— AIM OF THE EXERCISE —
Pick out each line of the material that contains the string "idea". Case counts.

— DATA TO PROCESS —
· · · · ·

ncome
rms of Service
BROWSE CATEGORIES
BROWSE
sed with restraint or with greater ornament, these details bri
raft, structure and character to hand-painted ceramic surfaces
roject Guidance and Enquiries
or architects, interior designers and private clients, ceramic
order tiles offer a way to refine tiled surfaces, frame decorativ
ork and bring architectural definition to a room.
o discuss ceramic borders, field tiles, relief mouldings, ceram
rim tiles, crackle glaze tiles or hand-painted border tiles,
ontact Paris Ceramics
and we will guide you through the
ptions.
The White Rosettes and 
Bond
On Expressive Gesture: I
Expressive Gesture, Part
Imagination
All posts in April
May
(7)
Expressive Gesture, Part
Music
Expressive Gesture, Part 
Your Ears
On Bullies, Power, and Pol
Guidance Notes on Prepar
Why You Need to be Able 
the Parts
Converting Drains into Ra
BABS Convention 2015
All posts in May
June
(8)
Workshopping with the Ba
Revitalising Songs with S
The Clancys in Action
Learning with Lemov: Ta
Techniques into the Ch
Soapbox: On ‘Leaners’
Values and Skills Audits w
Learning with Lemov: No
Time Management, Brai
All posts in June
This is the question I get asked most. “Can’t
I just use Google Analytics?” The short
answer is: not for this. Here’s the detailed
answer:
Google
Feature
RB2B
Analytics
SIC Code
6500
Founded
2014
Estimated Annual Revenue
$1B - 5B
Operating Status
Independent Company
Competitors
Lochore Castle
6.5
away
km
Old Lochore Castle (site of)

· · · · ·

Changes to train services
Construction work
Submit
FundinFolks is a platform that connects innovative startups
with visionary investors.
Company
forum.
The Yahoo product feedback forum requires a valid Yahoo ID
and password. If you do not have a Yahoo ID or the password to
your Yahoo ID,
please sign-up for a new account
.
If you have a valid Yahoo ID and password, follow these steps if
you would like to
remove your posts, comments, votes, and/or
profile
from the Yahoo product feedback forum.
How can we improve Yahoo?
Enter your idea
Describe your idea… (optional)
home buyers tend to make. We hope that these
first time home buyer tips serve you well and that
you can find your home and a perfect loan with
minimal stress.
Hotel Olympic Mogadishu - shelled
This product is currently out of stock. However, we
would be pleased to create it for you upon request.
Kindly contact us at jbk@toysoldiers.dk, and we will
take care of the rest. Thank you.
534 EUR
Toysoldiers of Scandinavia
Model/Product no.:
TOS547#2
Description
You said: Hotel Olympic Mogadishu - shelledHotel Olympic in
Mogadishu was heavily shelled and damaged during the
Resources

· · · · ·

— EXPECTED ANSWER —
Enter your idea
Describe your idea… (optional)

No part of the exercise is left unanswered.